Impact of Kit in PE Lessons

Many teachers have different opinions on kit in PE Lessons. Looking through an online discussion I found any opinion from “enforce PE kit to the hilt using detentions and other sanctions to reinforce rules” to “let the kids where what they want to avoid kit issues and focus lessons on learning”.

When I went into teaching 6 years ago I always said that I would be true to my beliefs (a concept that has been challenged in some testing situations!). One of my beliefs is that schools should set high expectations of all pupils and expect pupils to raise their performance in line with these expectations. In my view expectations should never be lowered to be ‘more achievable’ for pupils who struggled to meet them. Recently moving out of a school in special measures I have seen the impact of some staff lowering expectations of behaviour and other key aspects of school life.

I have a very strong belief in PE Kit and the effect it has on the standard of learning in lessons. At the start of this blog I have no idea why I believe in this, it’s just something I see as a key part of running a successful PE Department. The point of this blog is to try and investigate why kit is important and whether it does have an effect on the standard of behaviour, attitude to learning and other key aspects of teaching and learning.

An investigation into the link between sport and positive behaviour by the Qualifications and Curriculum Authority’s PE and School Sport (PESS) in 2009 concluded that physical activity has a motivational impact on children, increasing their self-esteem and general wellbeing. It also found that PE and sport helps children to develop essential social skills such as concentration, self-discipline, cooperation and an awareness of the need to think of things and people other than themselves.

I think that if you asked any educator what abilities they want pupils to have by the time they leave school the chances are they will say key skills such as self discipline, concentration and cooperation and not obviously taught skills such as trigonometry and how to kick a football. So where does PE kit fall into this educational vision?

Can enforcing PE kit policy help nurture these desirable human qualities? It is my belief that setting a consistent expectation of the appearance of pupils in PE lessons reduces the levels of bullying, removes the ambiguity of what sporting ‘fashion wear’ is expectable and what isn’t and encourages a level of self discipline and ability to follow structures and rules.

Whilst I understand why some educators see PE kit as a negative reinforcement of self expression and have concerns that it results in some negative relationships being created with pupils who want to rebel against these rules, whilst still working hard in lessons, I see it as an important aspect that underpins pupil’s moral education within the school.

I have run some difficult classes in the past as a sports team would be run. I try to encourage the pupils to always think about what they’re doing and whether it would be acceptable within a professional sports team. For example, would a professional footballer turn up for training without their boots? Would an athlete attend an event without a tracksuit to wear in the cold weather between events? The answer is no and this is the same answer within lessons. Pupils should treat their PE lessons as an opportunity to aim for the best, if they prepare for lessons and conduct themselves in lessons as a professional performer would then they are naturally more likely to achieve their potential. For me, PE kit is essential for preparing pupils for a lifelong involvement in physical activity and making them think like athletes- aiming to produce their best performance every time they step out of the changing rooms.

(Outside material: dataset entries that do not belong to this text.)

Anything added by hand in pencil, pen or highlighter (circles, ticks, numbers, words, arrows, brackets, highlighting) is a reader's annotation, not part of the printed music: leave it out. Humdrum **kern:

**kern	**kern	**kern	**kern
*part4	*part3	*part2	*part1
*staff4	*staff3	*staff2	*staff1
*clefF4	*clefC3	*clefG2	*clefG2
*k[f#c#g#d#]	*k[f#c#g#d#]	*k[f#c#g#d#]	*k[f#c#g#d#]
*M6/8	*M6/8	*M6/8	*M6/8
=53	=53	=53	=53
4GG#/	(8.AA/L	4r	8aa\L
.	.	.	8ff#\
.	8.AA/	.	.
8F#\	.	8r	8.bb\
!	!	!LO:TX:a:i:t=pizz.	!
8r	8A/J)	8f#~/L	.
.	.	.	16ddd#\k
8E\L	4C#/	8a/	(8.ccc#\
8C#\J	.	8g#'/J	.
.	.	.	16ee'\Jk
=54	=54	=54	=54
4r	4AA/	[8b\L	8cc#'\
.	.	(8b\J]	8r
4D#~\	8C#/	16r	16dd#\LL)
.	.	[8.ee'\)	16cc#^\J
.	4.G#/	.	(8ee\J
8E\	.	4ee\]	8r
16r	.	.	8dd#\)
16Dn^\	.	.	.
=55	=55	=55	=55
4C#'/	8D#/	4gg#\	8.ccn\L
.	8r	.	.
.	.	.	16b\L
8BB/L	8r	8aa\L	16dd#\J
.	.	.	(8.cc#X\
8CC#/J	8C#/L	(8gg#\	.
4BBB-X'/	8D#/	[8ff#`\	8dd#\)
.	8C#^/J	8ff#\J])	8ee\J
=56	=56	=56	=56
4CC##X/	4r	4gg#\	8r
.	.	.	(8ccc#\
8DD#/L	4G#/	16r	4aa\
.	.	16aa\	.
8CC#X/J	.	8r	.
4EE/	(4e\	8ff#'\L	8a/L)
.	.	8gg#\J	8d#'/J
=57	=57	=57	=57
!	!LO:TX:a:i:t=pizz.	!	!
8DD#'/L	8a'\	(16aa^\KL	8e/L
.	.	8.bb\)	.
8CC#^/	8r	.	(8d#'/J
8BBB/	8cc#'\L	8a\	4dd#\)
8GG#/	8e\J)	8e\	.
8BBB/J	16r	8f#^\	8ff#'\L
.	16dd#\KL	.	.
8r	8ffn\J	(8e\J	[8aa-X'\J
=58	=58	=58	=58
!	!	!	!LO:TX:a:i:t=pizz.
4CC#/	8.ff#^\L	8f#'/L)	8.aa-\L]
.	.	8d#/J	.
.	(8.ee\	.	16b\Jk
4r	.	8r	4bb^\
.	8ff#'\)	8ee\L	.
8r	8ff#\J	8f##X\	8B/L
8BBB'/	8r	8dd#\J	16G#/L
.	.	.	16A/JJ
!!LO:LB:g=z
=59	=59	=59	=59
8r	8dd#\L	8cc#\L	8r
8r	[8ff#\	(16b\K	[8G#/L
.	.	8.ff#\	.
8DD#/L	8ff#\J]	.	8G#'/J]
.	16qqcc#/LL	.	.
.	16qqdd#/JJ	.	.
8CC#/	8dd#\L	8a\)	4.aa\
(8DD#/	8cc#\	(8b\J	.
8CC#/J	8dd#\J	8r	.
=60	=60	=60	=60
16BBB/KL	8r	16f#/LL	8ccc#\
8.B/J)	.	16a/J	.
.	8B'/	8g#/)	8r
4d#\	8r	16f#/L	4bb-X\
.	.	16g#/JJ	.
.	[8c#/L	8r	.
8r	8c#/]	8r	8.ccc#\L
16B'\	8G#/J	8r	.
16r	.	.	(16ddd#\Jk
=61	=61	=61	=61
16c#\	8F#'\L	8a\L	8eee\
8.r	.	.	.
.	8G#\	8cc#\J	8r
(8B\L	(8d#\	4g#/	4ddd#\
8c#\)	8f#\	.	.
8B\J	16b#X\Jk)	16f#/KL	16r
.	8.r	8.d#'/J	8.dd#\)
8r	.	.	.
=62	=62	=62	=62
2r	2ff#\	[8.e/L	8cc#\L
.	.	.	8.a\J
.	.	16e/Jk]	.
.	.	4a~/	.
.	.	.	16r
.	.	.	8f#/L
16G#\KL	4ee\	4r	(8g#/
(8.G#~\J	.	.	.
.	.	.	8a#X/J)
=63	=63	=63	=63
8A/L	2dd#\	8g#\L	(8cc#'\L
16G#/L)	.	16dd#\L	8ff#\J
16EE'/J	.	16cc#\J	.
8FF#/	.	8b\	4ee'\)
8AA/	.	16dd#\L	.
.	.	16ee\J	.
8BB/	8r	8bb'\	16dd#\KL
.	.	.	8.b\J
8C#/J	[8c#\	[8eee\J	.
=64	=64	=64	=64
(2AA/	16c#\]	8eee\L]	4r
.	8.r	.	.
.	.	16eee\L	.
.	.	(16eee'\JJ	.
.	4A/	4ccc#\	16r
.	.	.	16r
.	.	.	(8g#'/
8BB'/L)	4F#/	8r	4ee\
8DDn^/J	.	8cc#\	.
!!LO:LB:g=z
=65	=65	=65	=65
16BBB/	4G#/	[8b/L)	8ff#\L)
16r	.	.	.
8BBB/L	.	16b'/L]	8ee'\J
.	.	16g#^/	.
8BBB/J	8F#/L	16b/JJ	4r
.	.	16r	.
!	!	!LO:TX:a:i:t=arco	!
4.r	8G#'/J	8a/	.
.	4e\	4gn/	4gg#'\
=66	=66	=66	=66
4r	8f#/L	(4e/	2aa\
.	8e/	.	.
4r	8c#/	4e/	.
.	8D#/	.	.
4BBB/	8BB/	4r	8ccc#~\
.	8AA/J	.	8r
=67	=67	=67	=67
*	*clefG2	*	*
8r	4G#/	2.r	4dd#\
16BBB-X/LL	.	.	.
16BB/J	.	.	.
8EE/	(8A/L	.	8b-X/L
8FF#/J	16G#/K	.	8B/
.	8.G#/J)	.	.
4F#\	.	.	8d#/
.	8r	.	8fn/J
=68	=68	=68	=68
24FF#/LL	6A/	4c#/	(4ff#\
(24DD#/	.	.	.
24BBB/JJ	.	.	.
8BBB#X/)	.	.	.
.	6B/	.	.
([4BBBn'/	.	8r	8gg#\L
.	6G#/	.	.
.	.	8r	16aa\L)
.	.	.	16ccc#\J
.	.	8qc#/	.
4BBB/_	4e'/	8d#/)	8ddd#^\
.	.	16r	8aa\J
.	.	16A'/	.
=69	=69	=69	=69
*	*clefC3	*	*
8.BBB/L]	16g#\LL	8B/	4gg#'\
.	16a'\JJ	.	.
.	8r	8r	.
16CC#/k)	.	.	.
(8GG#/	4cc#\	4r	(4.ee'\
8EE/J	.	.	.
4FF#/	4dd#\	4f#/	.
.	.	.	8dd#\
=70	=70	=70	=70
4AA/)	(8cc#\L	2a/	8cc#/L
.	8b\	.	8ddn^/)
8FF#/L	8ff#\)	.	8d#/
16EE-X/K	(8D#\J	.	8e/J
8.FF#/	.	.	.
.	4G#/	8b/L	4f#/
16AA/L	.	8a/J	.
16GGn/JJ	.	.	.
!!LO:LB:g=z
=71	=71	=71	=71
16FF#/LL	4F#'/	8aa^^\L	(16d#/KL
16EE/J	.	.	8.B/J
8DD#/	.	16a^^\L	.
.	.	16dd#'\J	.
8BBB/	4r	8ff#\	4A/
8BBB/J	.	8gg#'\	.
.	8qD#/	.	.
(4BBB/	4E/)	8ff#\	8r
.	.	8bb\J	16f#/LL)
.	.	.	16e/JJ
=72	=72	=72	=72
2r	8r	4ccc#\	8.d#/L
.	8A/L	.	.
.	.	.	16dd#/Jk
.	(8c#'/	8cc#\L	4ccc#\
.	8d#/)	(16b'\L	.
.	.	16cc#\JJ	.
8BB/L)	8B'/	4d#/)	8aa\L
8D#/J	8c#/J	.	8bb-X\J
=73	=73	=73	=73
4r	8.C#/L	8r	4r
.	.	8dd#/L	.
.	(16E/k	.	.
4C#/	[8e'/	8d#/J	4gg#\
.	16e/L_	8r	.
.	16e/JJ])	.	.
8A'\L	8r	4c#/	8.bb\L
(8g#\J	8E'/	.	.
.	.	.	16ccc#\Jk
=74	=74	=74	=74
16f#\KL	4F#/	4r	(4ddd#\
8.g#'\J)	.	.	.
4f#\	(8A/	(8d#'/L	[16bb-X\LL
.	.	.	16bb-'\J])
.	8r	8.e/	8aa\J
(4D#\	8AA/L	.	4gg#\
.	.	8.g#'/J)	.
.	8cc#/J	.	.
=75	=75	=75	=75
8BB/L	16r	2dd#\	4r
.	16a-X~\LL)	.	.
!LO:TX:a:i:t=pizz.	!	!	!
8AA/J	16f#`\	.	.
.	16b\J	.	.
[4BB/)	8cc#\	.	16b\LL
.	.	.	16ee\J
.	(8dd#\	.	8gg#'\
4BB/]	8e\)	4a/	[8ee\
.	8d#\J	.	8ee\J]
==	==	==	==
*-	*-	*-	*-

As previously stated I believe that it’s important in education to set high expectations of everyone. This is evident in lesson planning- if you plan a good lesson and it falls short it is in need of improvement (to quote ofsted language!), but if you aim for an outstanding lesson and it falls short it will still be good.

The same is true for PE kit. I believe that if you set the highest expectations of kit then when pupils fall short of meeting that expectation then the result will not be cataclysmic. In my experience if you set high standards, explain to pupils that these are non negotiable and will never lower despite any objection, then they will raise their performance to meet these expectations.

PE kit should be an important part of setting high and consistent expectations of behaviour and dress in any PE department and should underpin behaviour for learning.

As stated at the beginning of this blog- this is merely my opinion on this issue. If you have a contrasting or differing opinion then please comment and share your views on this contentious issue.